__DATA SHOWN__
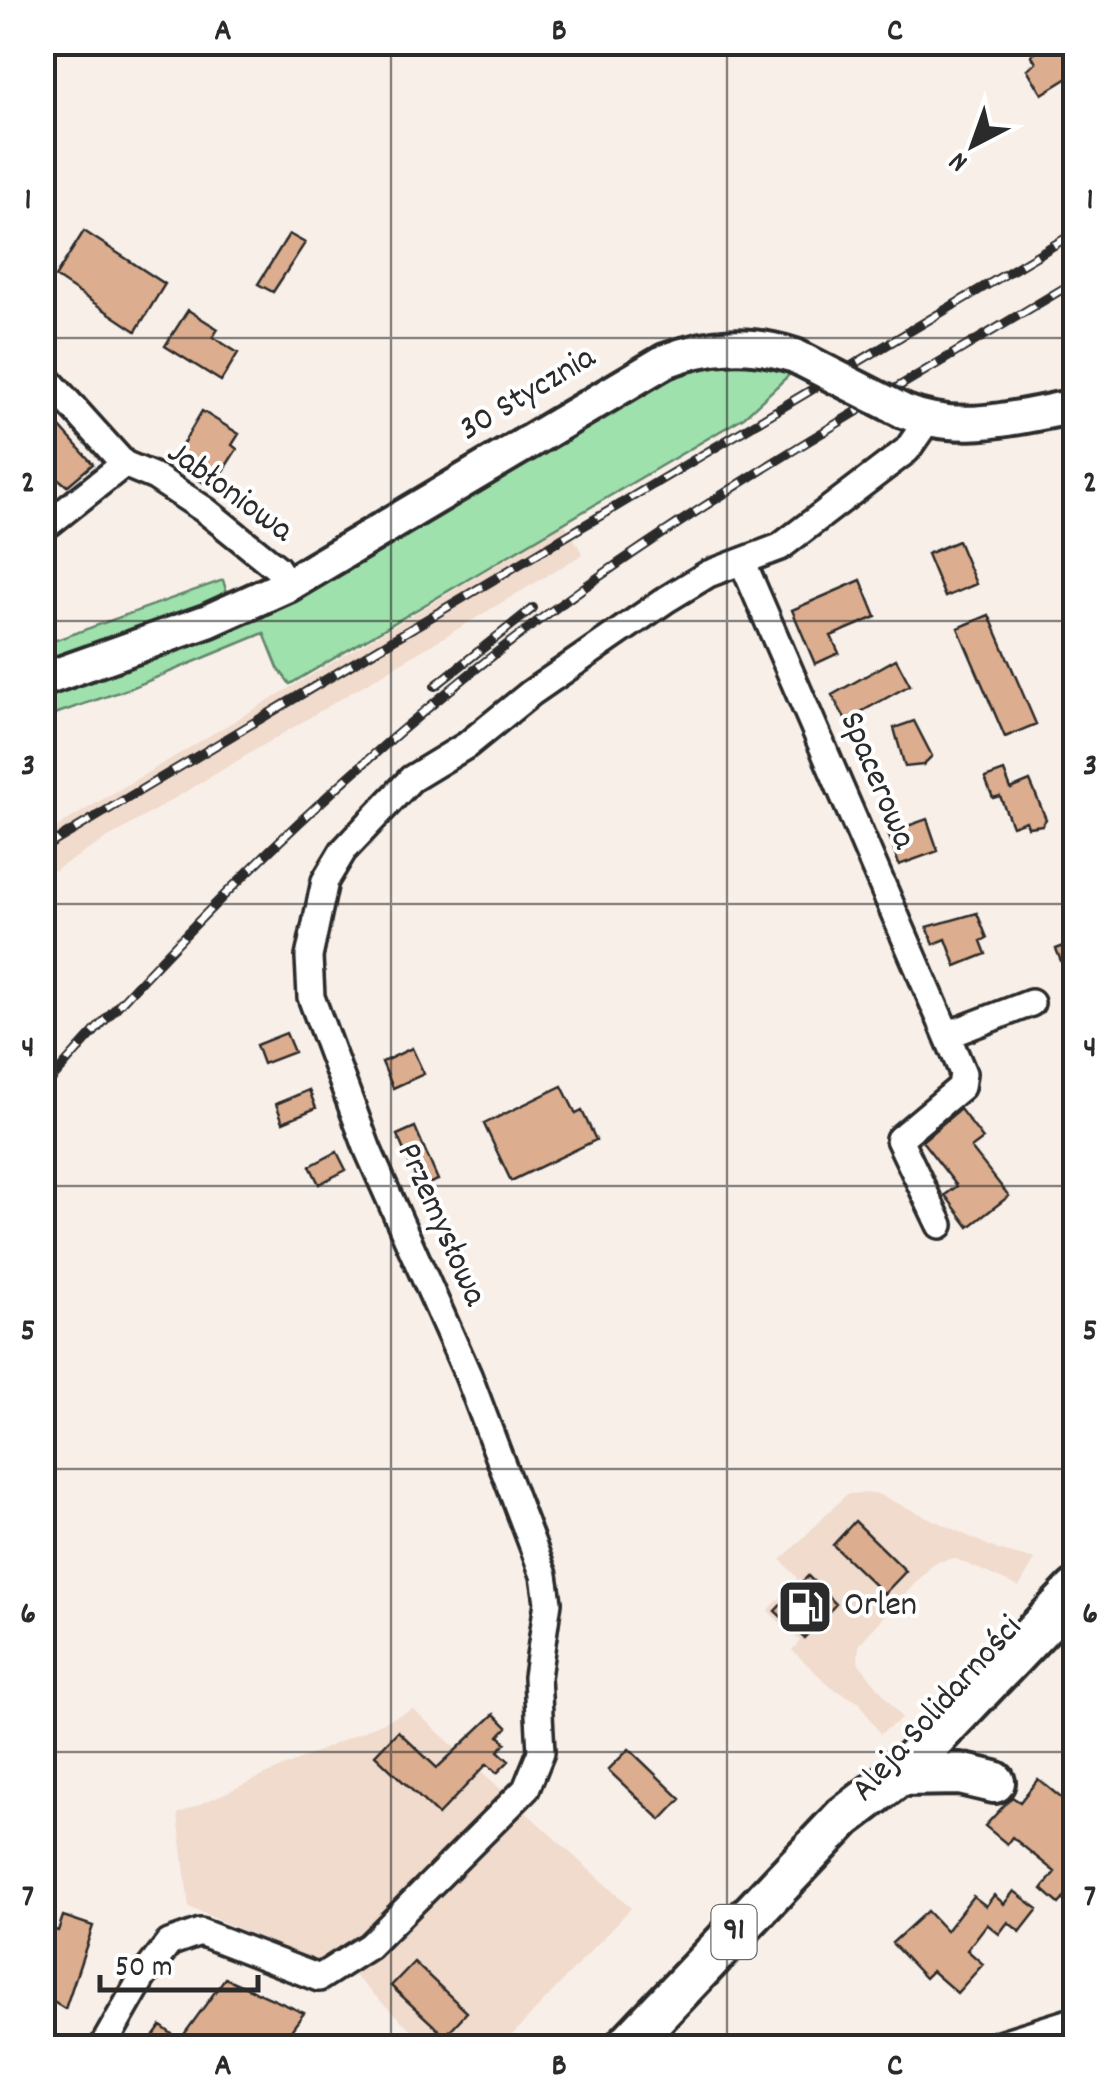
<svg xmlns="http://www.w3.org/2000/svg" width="1118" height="2090" font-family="Dekko,sans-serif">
<rect width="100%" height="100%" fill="#f8efe8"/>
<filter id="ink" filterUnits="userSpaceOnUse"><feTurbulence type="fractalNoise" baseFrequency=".01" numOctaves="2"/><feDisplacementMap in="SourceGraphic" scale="20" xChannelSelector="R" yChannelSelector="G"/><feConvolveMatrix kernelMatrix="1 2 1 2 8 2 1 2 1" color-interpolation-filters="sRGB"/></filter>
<g filter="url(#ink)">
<path fill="#f0dbcd" d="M565,524L583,554L43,877V835Z
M875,1493L998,1550L1035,1560L1019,1587L954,1558L934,1563L859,1644L858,1662L902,1718L880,1734L860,1703L831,1687L792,1650L800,1641L768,1611L797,1578L781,1560L847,1494Z
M413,1709L631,1908L501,2047H429L344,1966L305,1958L189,1907L178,1814Z"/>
<path fill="#9ee1ac" stroke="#64866c" stroke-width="2.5" d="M742,361L790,374L744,417L290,684L278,668L264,633L131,688L43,718L42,698L258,620L662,384L692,369Z
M223,580L229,600L43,666L42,645Z"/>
<path fill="#dcad8e" stroke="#2b2b2b" stroke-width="2.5" d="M1052,42L1058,49L1076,42V73L1042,94L1027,69L1036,63L1031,55Z
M84,231L165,284L136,331L55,277Z
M289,234L305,243L273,292L258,284Z
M188,310L218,329L213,337L238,353L221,381L165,346Z
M42,407L93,464L67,486L42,465Z
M202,411L239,434L232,445L237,449L219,477L214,473L207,485L172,462Z
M958,541L976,584L945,597L927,554Z
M861,580L876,617L831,636L839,653L815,664L792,610Z
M989,615L1036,724L1005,737L958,628Z
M896,659L910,685L846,720L832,695Z
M914,721L932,756L923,765L905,767L894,728Z
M1004,771L1011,789L1030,781L1046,819L1042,825L1028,827L1026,821L1012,826L1000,796L993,798L985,778Z
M927,819L938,851L899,865L888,833Z
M977,913L987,938L981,941L986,954L956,966L946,939L934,944L927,927Z
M1076,941V995H1075L1056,949Z
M286,1033L294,1052L263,1064L256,1045Z
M412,1048L424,1074L393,1088L382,1062Z
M562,1086L576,1114L582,1111L596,1140L511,1181L484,1124Z
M309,1090L316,1108L283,1122L276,1104Z
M960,1109L983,1139L971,1148L1009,1196L969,1227L945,1195L957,1186L922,1141Z
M415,1127L438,1180L420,1187L397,1135Z
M337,1152L346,1170L319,1184L310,1166Z
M855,1521L906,1571L884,1594L833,1545Z
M808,1576L836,1604L804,1638L775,1611Z
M494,1714L507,1727L499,1736L506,1743L498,1751L509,1761L497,1773L487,1764L438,1815L375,1755L398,1731L437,1768Z
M629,1749L681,1799L661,1820L608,1770Z
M1038,1779L1076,1810V1884L1059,1904L1042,1889L1055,1872L1012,1837L1007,1844L985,1826L1012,1797L1020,1802Z
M1014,1891L1038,1909L1020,1932L1008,1922L999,1934L987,1924L967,1950L983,1964L957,1993L932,1971L925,1978L892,1943L927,1911L946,1931L973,1896L986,1906L994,1895L1004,1904Z
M63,1916L93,1926L65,2009L42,1995V1926L58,1931Z
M414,1962L467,2012L445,2036L391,1986Z
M225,1978L304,2013L278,2048H145L161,2026L180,2040Z"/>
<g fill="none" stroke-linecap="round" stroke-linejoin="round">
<g stroke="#2b2b2b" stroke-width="32">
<path id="minor" d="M42,373L124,464L155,477L205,510L277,568L288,585
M42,529L124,464
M743,563L944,1028L955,1032L1031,1003
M940,1225L899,1139L961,1087L963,1073L944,1028
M102,2048L142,1978L169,1943L200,1932L319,1978L369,1946L526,1789L541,1752L537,1677L548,1602L544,1575L468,1375L368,1150L311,997L309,957L325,881L343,851L411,779L467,745L531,693L667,599L708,574L780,547L907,450L927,421
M986,2048L1076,2020"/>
</g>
<g stroke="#2b2b2b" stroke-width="40">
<path id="tertiary" d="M903,411C961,435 1016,417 1076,406
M42,680L208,621L288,585L665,361C710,344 749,341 795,356"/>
</g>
<g stroke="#2b2b2b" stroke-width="48">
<path id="primary" d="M899,1775L960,1774L994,1782
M625,2048L844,1817L899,1775L1076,1590"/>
</g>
<use href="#minor" stroke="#fff" stroke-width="25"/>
<use href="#tertiary" stroke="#fff" stroke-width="32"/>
<use href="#primary" stroke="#fff" stroke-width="40"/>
<g stroke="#2b2b2b" stroke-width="10">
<path id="rail" d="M435,686L533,608
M42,849L1076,232
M42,1090C205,905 384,729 586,586C743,475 911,380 1076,281"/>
</g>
<use href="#rail" stroke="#fff" stroke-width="6" stroke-dasharray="19" stroke-linecap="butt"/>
<g stroke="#2b2b2b" stroke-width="40" stroke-linecap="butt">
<path id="tertiary-bridge" d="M795,356L903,411"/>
</g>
<use href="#tertiary-bridge" stroke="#fff" stroke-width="32"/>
</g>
</g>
<path fill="none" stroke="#2b2b2b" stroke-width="2.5" stroke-opacity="0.55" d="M391,42V2048M727,42V2048M42,338H1076M42,621H1076M42,904H1076M42,1186H1076M42,1469H1076M42,1752H1076"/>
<defs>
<g id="fuel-square" transform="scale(2.875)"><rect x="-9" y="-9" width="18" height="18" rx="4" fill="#2b2b2b" stroke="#fff"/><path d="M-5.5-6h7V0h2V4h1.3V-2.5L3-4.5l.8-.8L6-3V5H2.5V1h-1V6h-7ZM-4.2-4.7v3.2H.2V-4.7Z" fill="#fff"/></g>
</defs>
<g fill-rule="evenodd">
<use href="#fuel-square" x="805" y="1607"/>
</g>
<g text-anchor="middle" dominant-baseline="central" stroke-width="8" stroke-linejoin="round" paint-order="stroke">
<rect fill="#fff" stroke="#6b6b6b" stroke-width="2.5" x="711.5" y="1905" width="45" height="54" rx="8"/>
<g font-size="32" font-weight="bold" fill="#2b2b2b">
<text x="734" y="1932">91</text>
</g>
<g font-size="35" fill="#2b2b2b" stroke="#fff">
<text transform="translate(528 395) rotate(-31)">30 Stycznia</text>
<text transform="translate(229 493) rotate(36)">Jabłoniowa</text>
<text transform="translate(876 781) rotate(67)">Spacerowa</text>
<text transform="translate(440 1225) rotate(66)">Przemysłowa</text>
<text transform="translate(938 1710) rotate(-48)">Aleja Solidarności</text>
</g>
<g font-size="35" fill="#2b2b2b" stroke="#fff" text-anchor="start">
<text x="844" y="1607">Orlen</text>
</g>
</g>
<rect width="1118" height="2090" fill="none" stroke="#fff" stroke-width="110"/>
<g transform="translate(973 145) rotate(221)" stroke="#ffffff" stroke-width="8" paint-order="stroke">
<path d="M0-8L18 38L0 25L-18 38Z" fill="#2b2b2b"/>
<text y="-15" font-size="28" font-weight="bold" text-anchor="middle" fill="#2b2b2b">N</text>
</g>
<path d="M100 1975v15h158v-15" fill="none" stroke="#2b2b2b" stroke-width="5"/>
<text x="115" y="1975" font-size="30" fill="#2b2b2b" stroke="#ffffff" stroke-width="8" paint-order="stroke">50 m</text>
<rect x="55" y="55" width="1008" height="1980" fill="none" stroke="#2b2b2b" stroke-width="4"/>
<g font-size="32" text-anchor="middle" font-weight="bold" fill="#2b2b2b">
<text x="223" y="39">A</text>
<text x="559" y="39">B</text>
<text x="895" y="39">C</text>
<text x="28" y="208">1</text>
<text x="1090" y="208">1</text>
<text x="28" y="491">2</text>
<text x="1090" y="491">2</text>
<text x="28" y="774">3</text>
<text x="1090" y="774">3</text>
<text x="28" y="1056">4</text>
<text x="1090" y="1056">4</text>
<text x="28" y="1339">5</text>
<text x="1090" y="1339">5</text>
<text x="28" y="1622">6</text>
<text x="1090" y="1622">6</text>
<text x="28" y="1905">7</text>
<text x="1090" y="1905">7</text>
<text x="223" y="2074">A</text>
<text x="559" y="2074">B</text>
<text x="895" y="2074">C</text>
</g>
</svg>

__YOUR OBJECTIVE__
What lines of the preceding data include the string "linejoin"? Pull them out.

__SOLUTION BELOW__
<g fill="none" stroke-linecap="round" stroke-linejoin="round">
<g text-anchor="middle" dominant-baseline="central" stroke-width="8" stroke-linejoin="round" paint-order="stroke">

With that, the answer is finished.